Ronald Reagan Washington National Airport will get a second nighttime air-traffic controller after two flights, including one from O'Hare, had to land unaided, possibly because the lone person on duty was asleep. That controller was suspended.

“It is not acceptable to have just one controller in the tower managing air traffic in this critical air space,” U.S. Transportation Secretary Ray LaHood said in an e-mailed statement yesterday. He also asked the Federal Aviation Administration to study staffing levels at other airports around the country.

The controller has been suspended “from all operational duties” pending an agency investigation, Randy Babbitt, the FAA's administrator, said in an e-mailed statement today. “I am determined to get to the bottom of this,” Babbitt said. His statement didn't address whether the worker was asleep.

The National Transportation Safety Board began an examination after pilots on two flights were unable to contact air-traffic control at the hub airport outside Washington, forcing them to land unassisted, Peter Knudson, a spokesman, said in an interview yesterday.

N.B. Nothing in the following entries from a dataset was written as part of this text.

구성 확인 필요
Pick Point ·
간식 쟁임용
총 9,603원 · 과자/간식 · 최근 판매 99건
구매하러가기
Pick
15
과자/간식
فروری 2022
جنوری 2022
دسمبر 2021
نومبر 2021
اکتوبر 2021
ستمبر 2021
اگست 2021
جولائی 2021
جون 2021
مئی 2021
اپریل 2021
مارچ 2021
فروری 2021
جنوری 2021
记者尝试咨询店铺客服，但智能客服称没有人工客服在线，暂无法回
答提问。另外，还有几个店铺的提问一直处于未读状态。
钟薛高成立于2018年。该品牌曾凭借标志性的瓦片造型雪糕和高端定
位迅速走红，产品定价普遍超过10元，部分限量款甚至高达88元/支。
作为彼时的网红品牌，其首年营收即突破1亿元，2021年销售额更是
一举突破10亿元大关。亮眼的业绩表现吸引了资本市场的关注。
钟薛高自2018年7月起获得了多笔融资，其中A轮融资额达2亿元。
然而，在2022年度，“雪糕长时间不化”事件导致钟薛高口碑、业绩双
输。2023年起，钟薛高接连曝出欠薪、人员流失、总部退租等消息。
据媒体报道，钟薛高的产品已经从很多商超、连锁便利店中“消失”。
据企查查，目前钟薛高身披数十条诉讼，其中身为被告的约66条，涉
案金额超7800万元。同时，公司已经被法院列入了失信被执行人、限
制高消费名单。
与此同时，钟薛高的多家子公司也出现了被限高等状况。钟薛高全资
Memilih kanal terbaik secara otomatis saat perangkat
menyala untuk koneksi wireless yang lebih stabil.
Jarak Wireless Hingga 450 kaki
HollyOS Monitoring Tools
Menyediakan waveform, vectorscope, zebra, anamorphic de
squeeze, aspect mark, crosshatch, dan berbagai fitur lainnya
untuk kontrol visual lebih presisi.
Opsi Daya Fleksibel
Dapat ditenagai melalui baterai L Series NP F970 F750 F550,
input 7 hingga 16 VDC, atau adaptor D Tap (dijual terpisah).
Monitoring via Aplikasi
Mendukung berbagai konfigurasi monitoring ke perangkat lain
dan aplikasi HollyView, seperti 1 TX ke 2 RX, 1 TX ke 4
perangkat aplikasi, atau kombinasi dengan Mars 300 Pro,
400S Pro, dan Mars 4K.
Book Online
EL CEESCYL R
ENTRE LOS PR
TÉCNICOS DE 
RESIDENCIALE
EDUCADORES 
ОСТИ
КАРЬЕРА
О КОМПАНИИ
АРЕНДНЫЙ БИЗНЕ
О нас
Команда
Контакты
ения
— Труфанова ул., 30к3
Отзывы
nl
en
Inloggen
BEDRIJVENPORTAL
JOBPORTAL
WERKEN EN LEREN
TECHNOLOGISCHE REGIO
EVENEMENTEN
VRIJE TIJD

The board doesn't yet know why contact couldn't be made, and it is looking at the possibility that the sole controller on duty was asleep, he said.

The AMR Corp. (AMR) American Airlines and United Continental Holdings Inc. (UAL) United planes involved landed safely around midnight on March 22, Knudson said.

The first plane, an American Airlines Boeing 737 from Dallas, approached the airport around midnight but aborted its landing and circled the airport after pilots got no response from the tower. About 15 minutes later, a United Airlines Airbus 320 from Chicago also tried unsuccessfully to establish contact with the tower.

The American pilots aborted a first landing attempt when no one in the tower responded to calls, and landed the second time without assistance, Knudson said. The United pilots regarded the airport the same as others that don't have controllers in early morning hours, and landed on the first attempt, he said.

The planes were in contact with controllers at a regional center in Virginia, he said.